I definitely wouldn't put Go and Rust on the same basket. Go is definitely boring at this stage (as in, it's proven and widely used - everyone knows its problems etc)... But Rust is still evolving, specially its libraries (if you follow the Rust ecosystem, you'll know what I mean), and I am not aware of it being used for lots of critical projects (though it's popping up everywhere where innovation is not frowned upon).
Rust may be “hot” but there are far more Java jobs than Rust jobs and I highly doubt that’s going to change anytime soon. And indeed Java developers have been highly employed for quite some time.
Yeah, every time I job hunt it’s 10x the enterprise Java opportunities (don’t really want those) versus Ruby, Go, and even native mobile. I don’t have .net in my work history but gather it’s similar for that. Between them they’re a huge percentage of all software dev jobs, writing boring bigco software for bad-for-FAANG-but-good-for-everywhere-else pay.
[edit] oh and the small/startup space is overwhelmingly Node + some front end framework + a bunch of cloud shit they probably don’t need and have mis-used and mis-configured. Take out Node, .net, and Java and hell, the next biggest segment I see is probably low-paid PHP (Wordpress mostly) work followed distantly by Ruby (mostly Rails, ugh), Python, and native mobile. Go, Rust, Haskell, Clojure, all that, rare as can be.
I've found in general the places that use Java don't look for a Java developer. Its like they just assume you can pick it up. You might see things like knowledge of OOP, SQL, etc. on the job listing. For example, lots of large companies like Google, Microsoft, Amazon, Twitter, Netflix, etc. have a ton of Java, but their job descriptions don't really mention it.

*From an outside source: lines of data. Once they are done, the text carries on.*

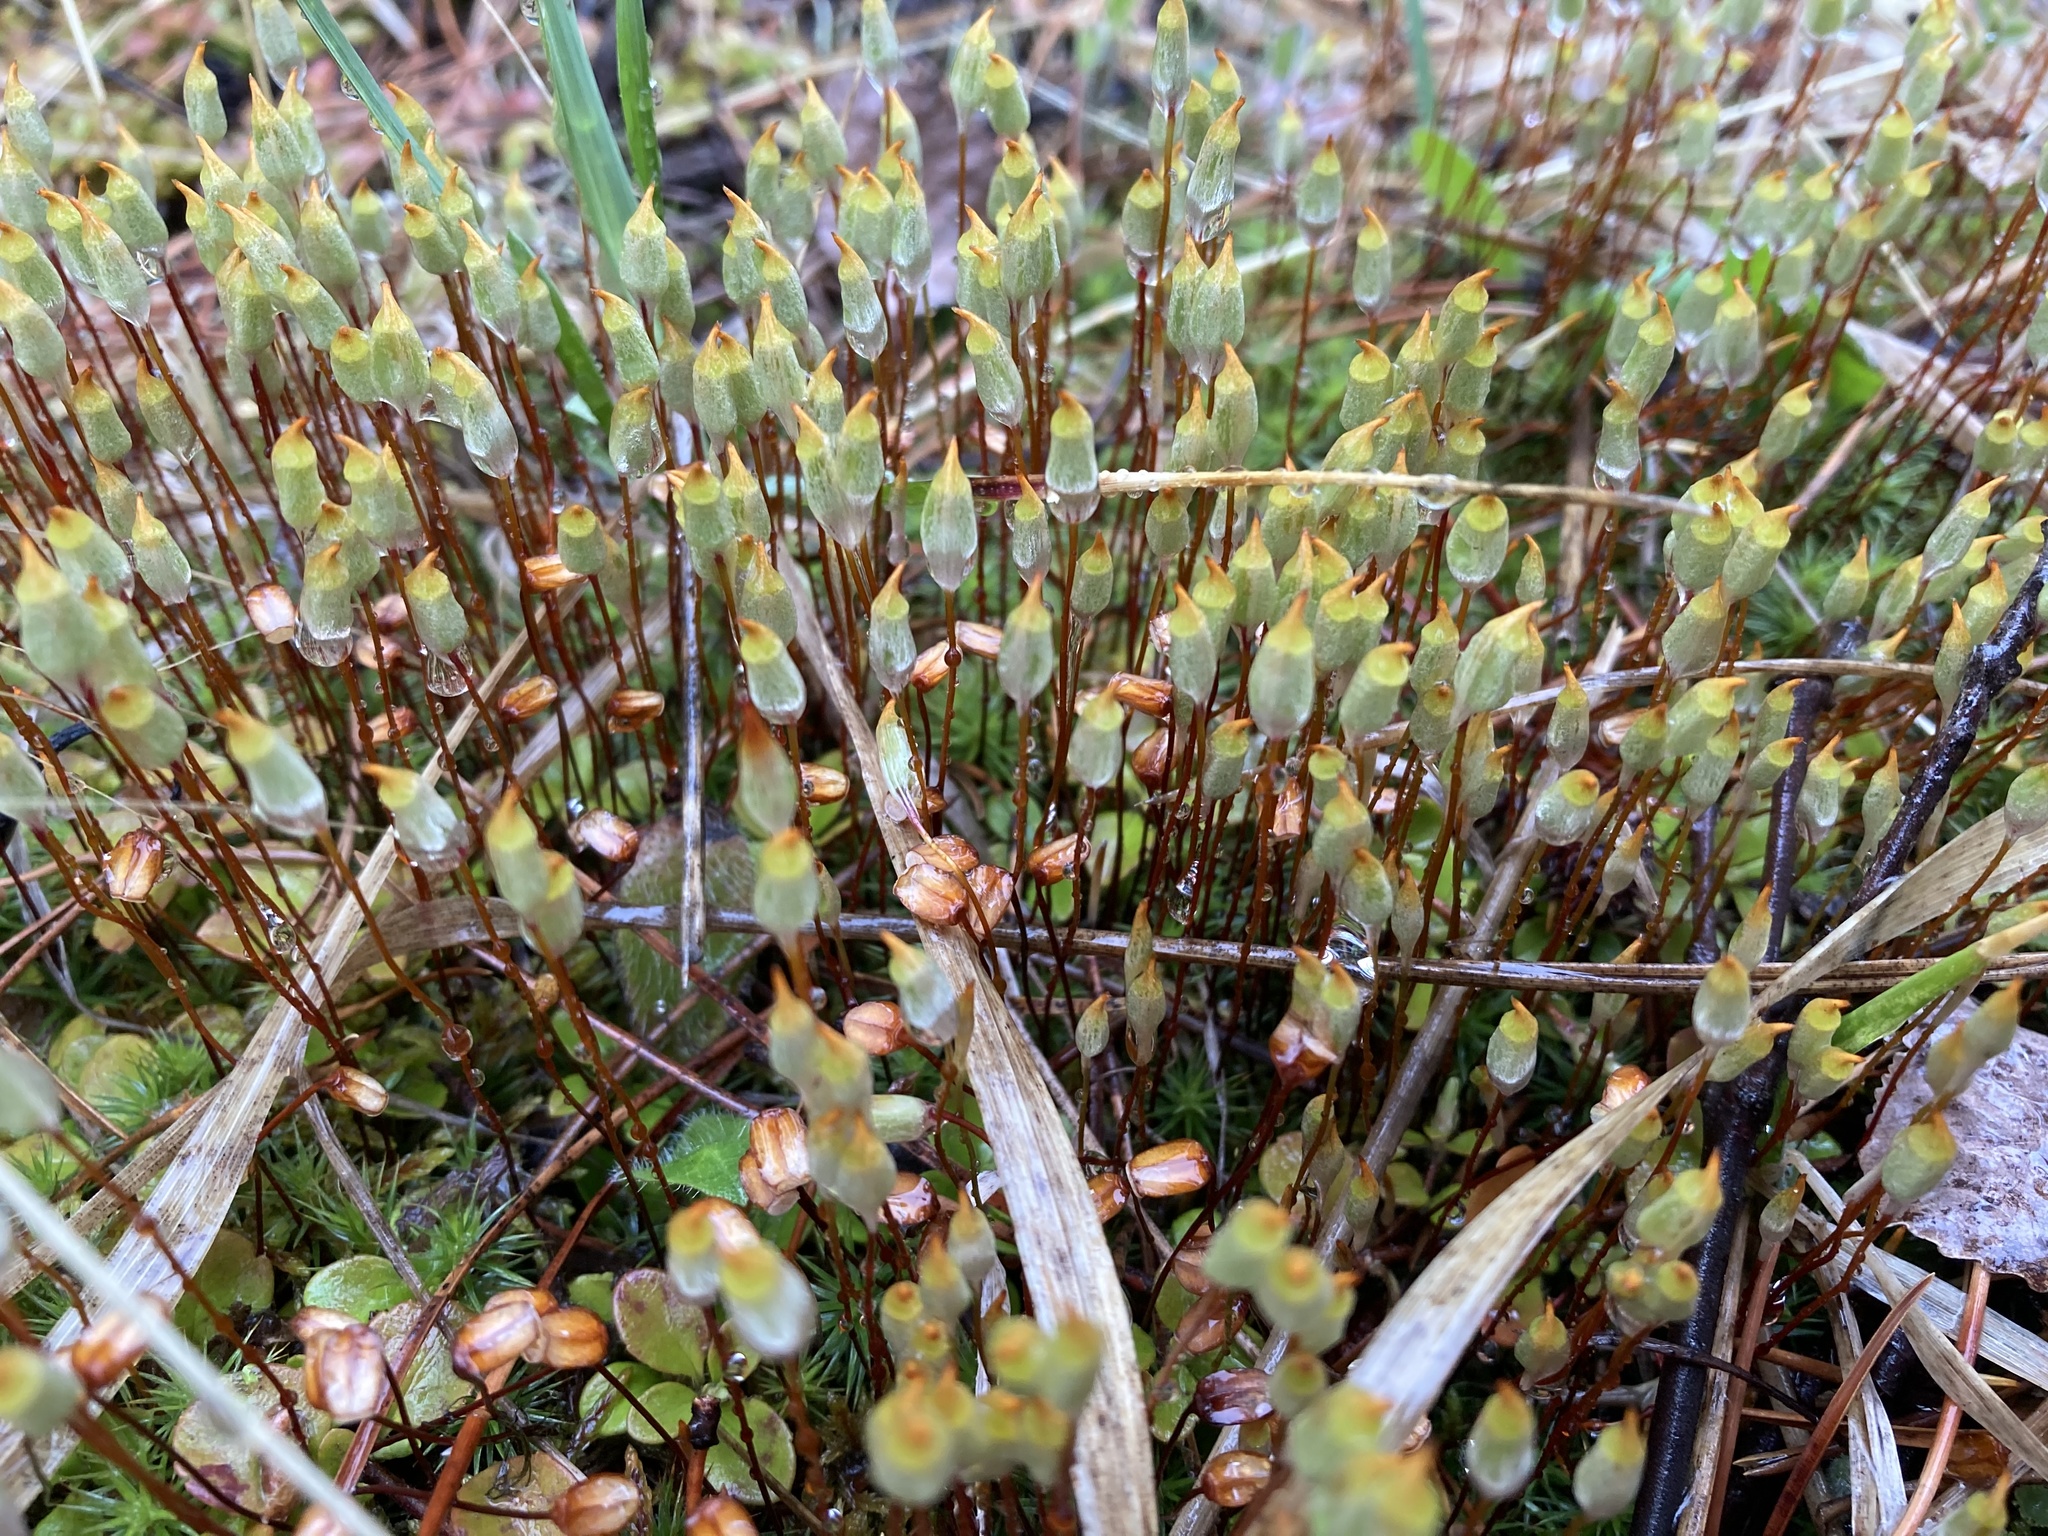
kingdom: Plantae
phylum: Bryophyta
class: Polytrichopsida
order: Polytrichales
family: Polytrichaceae
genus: Polytrichum
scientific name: Polytrichum juniperinum
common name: Juniper haircap moss
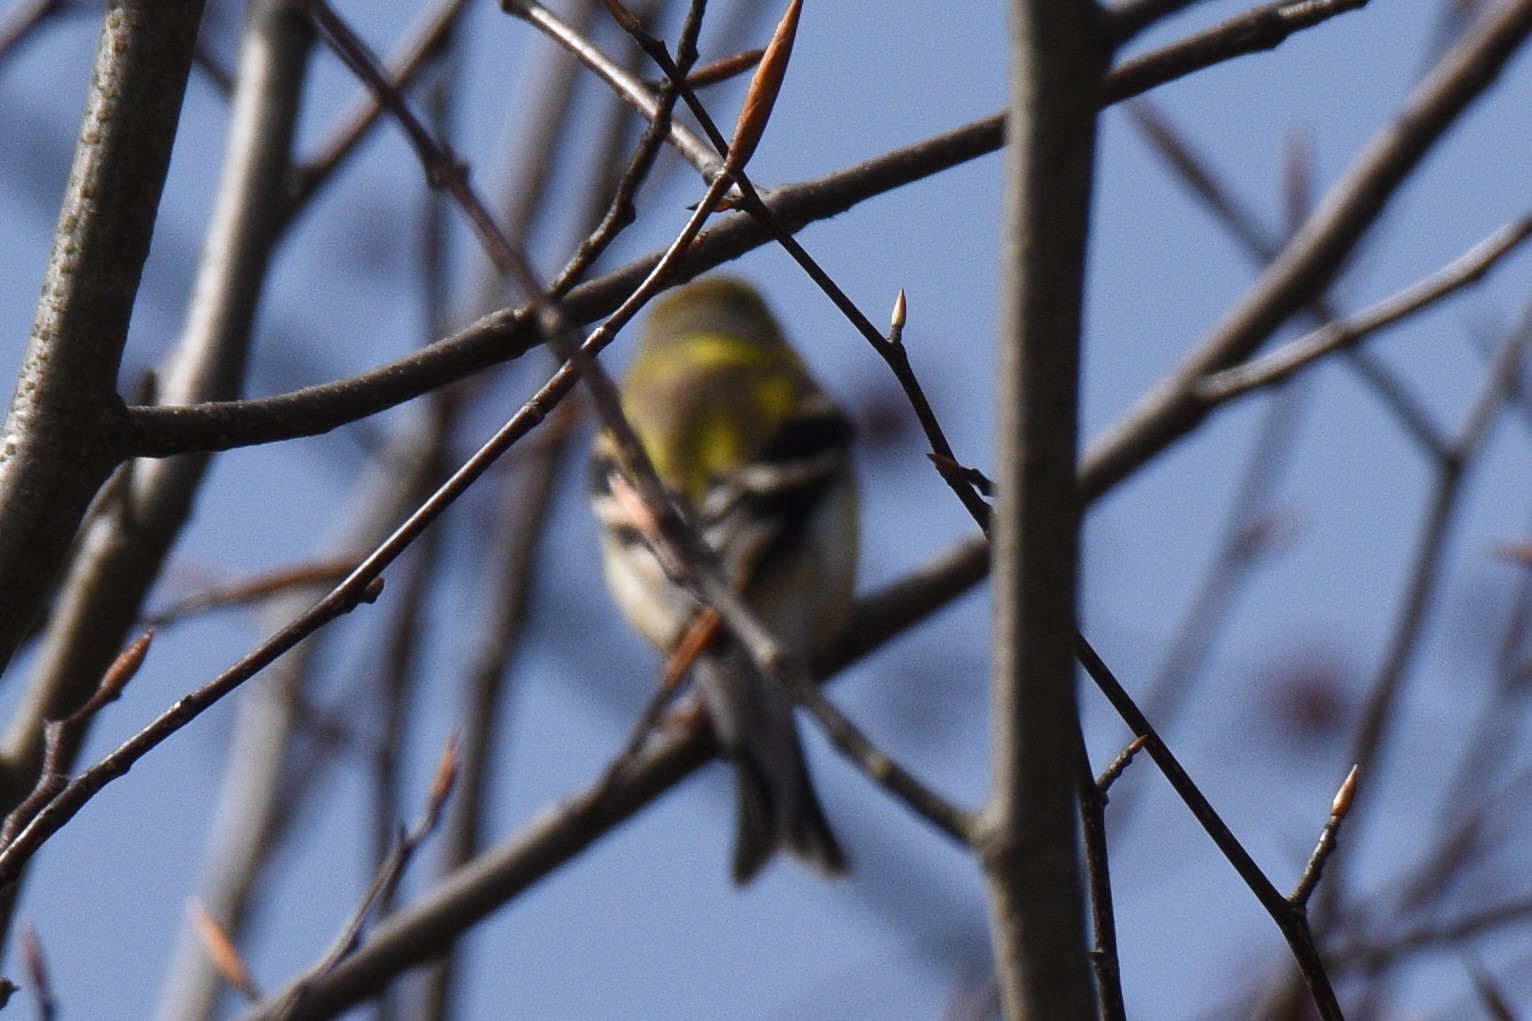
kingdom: Animalia
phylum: Chordata
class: Aves
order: Passeriformes
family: Fringillidae
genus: Spinus
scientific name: Spinus tristis
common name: American goldfinch
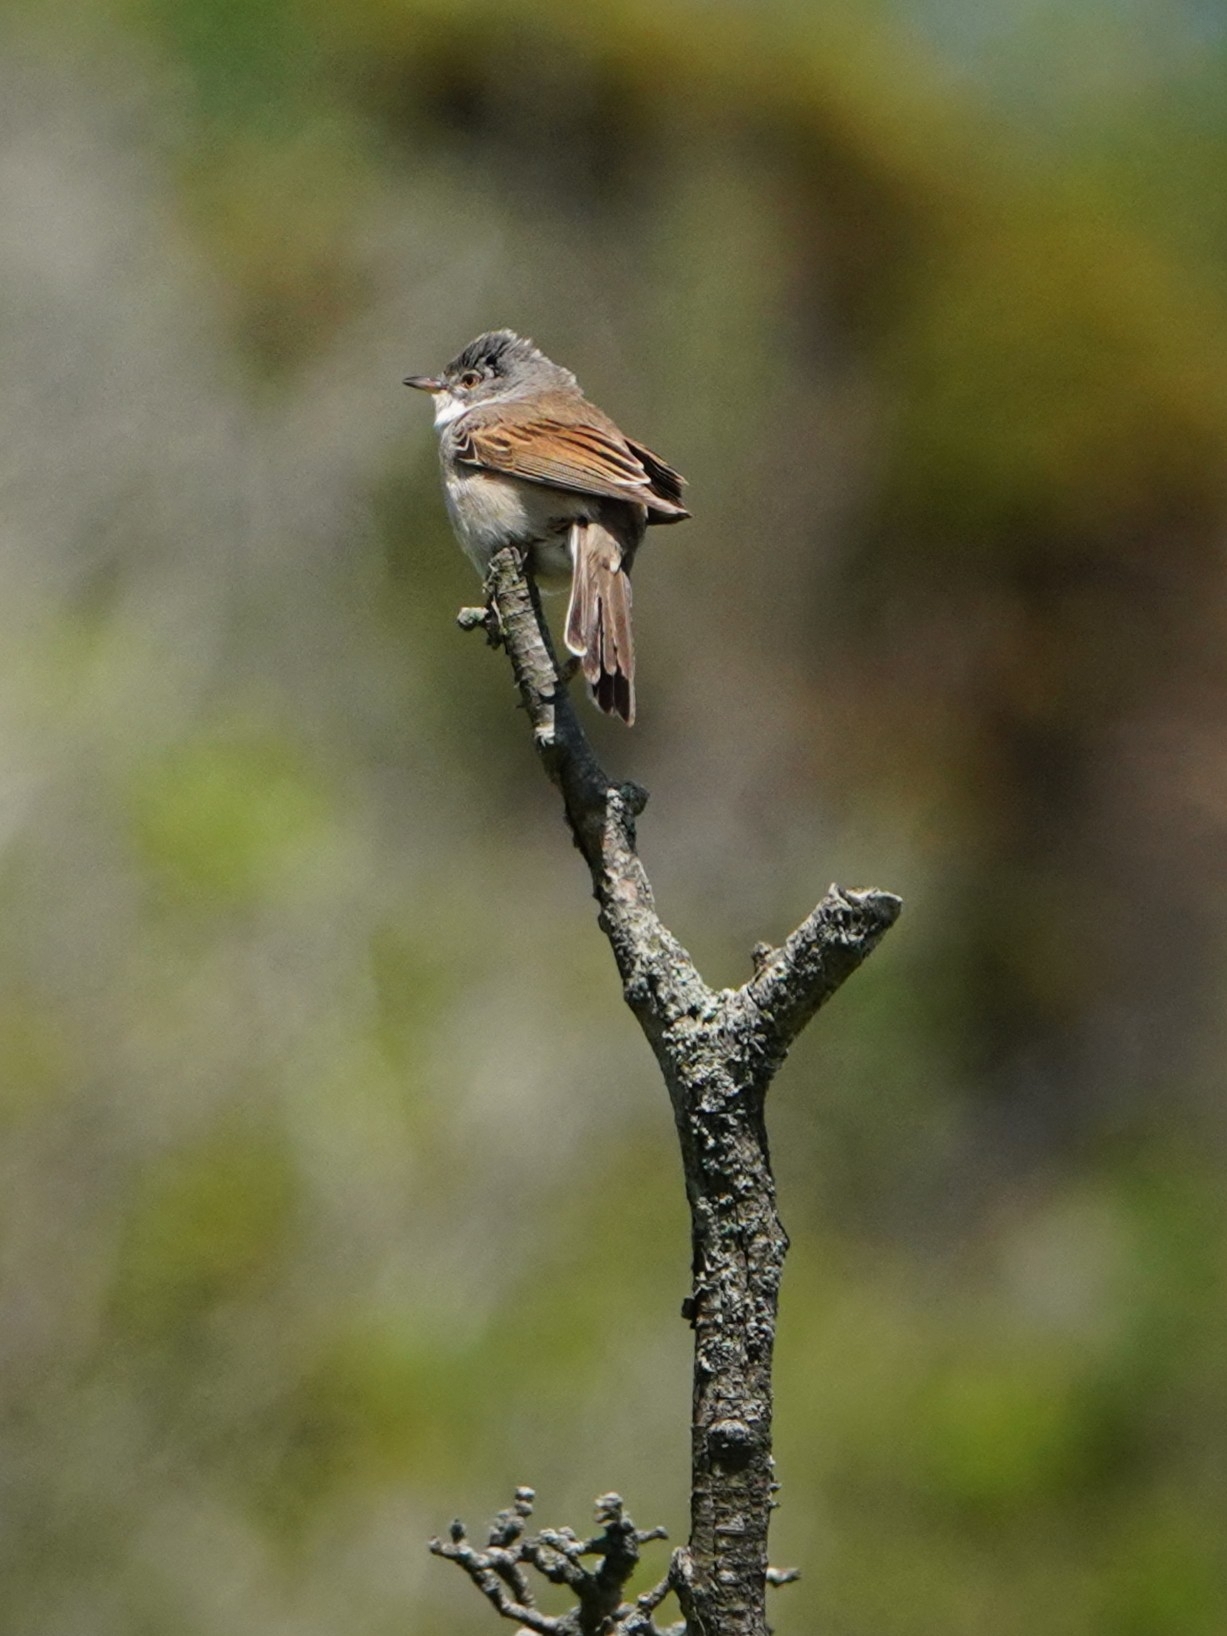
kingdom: Animalia
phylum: Chordata
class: Aves
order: Passeriformes
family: Sylviidae
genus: Sylvia
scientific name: Sylvia communis
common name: Common whitethroat
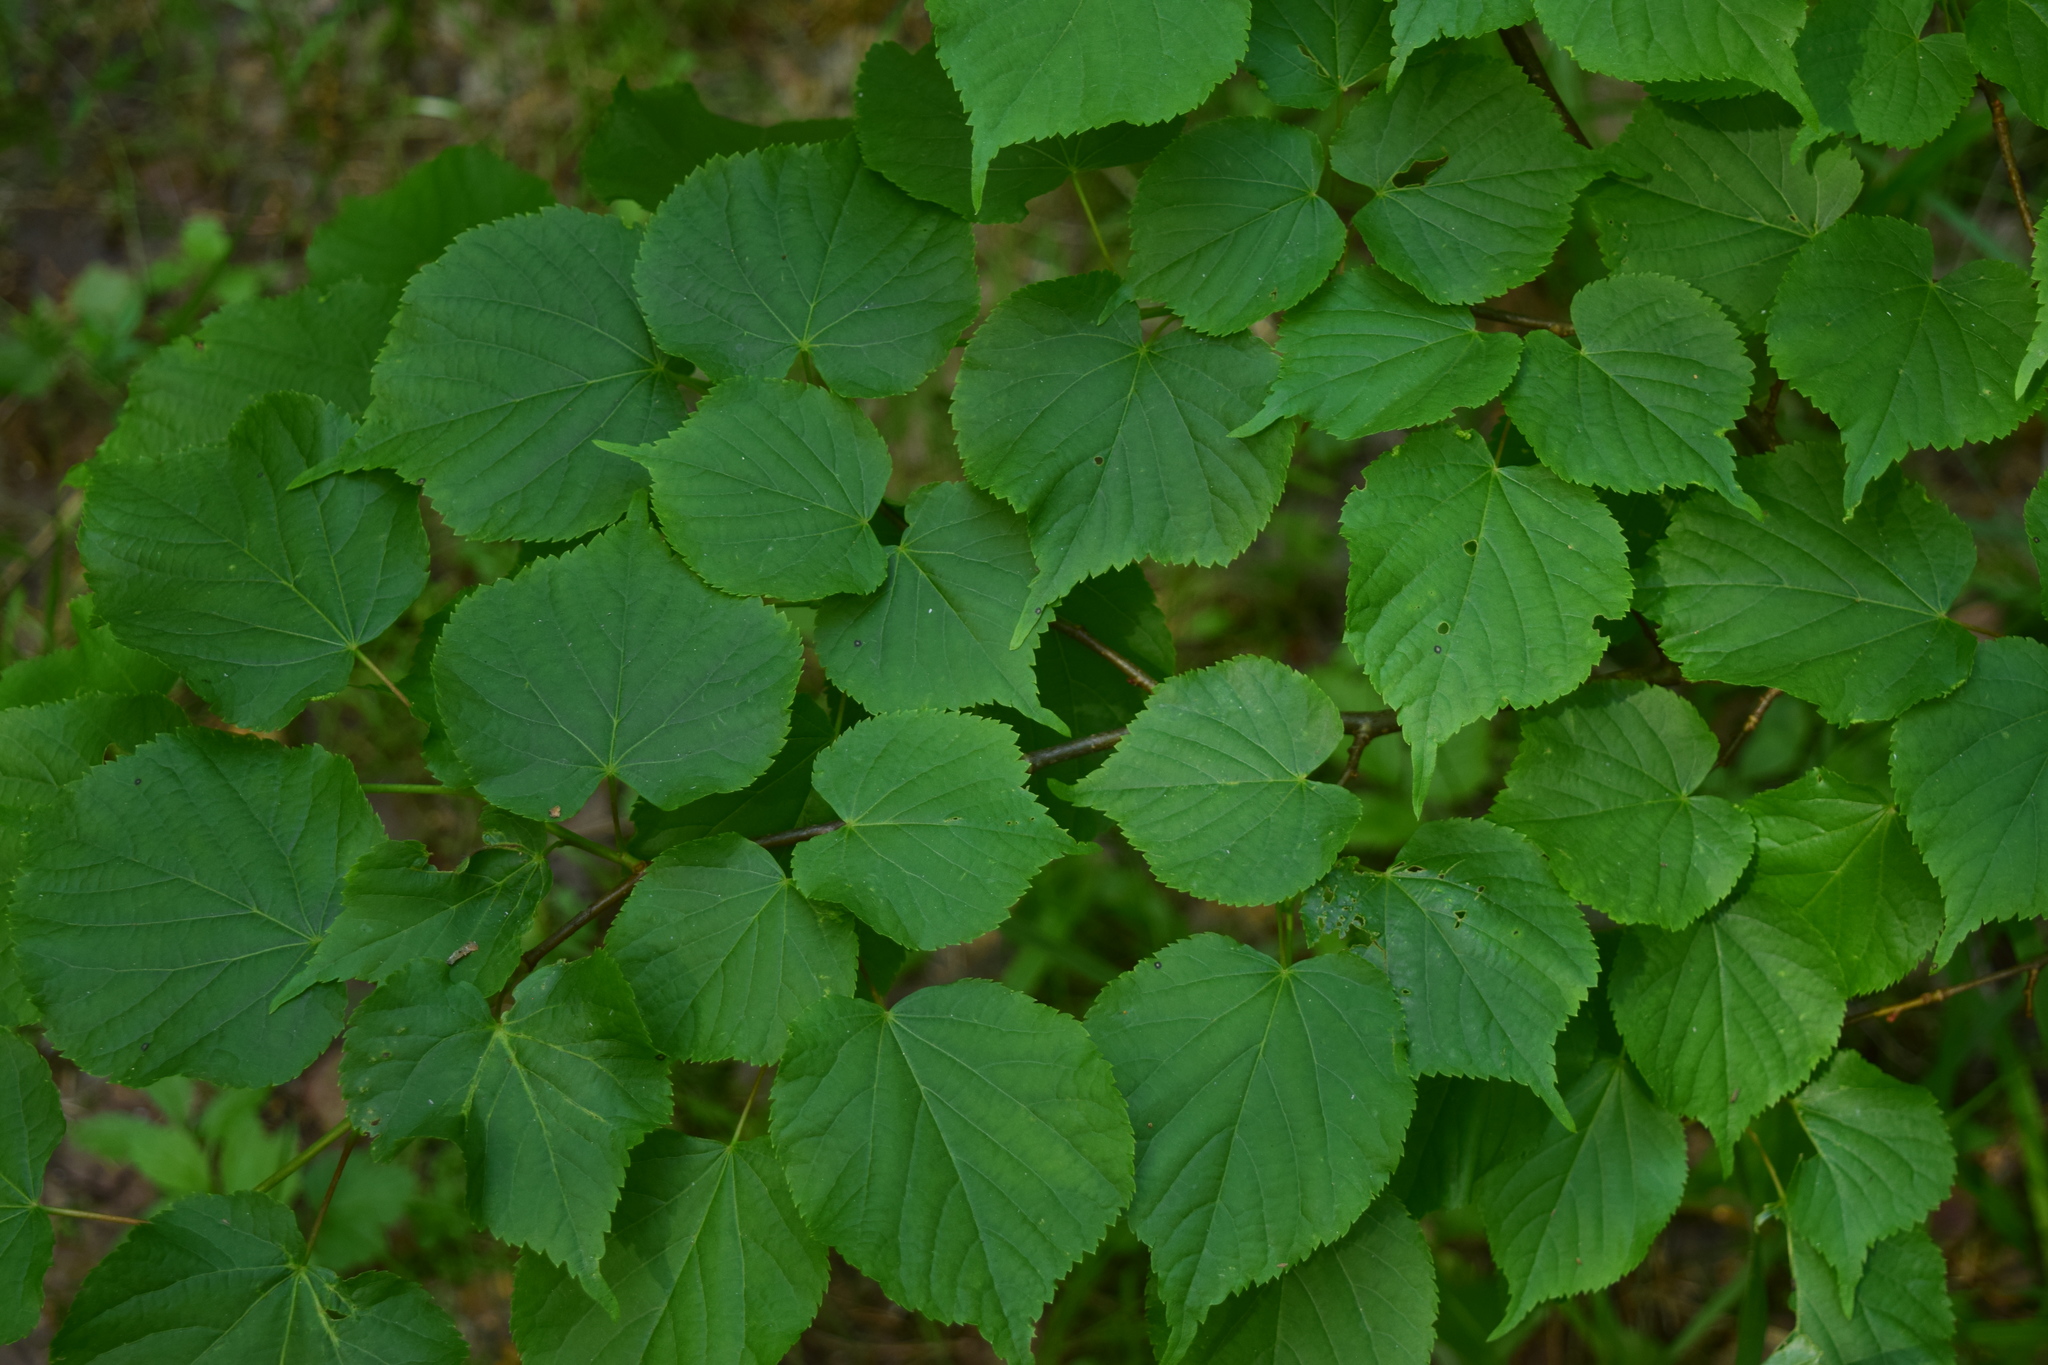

On the other hand, if a place needs Typescript, or GO, they'll mention it.
I think job descriptions are just marketing materials for developers at a lot of places. Advertising your COBOL just gets you people that want to make more COBOL.
Every job I take, whatever the oldest crappiest technology mentioned in the footnotes is, ends up being 90% of my job.
Sure. If I want to only work with the hot tech then yes, my choices are limited to companies using hot tech. But the reality is that the vast majority of development jobs are using the old standbys.
I was curious about the relative time range, when something is considered "hot", and how long it takes to become "boring". Looking up the public release dates..
TypeScript and Go and Rust are the hot ones now and they were barely on the radar a year ago.
Ofc I am inserting them into work projects as I need to learn them.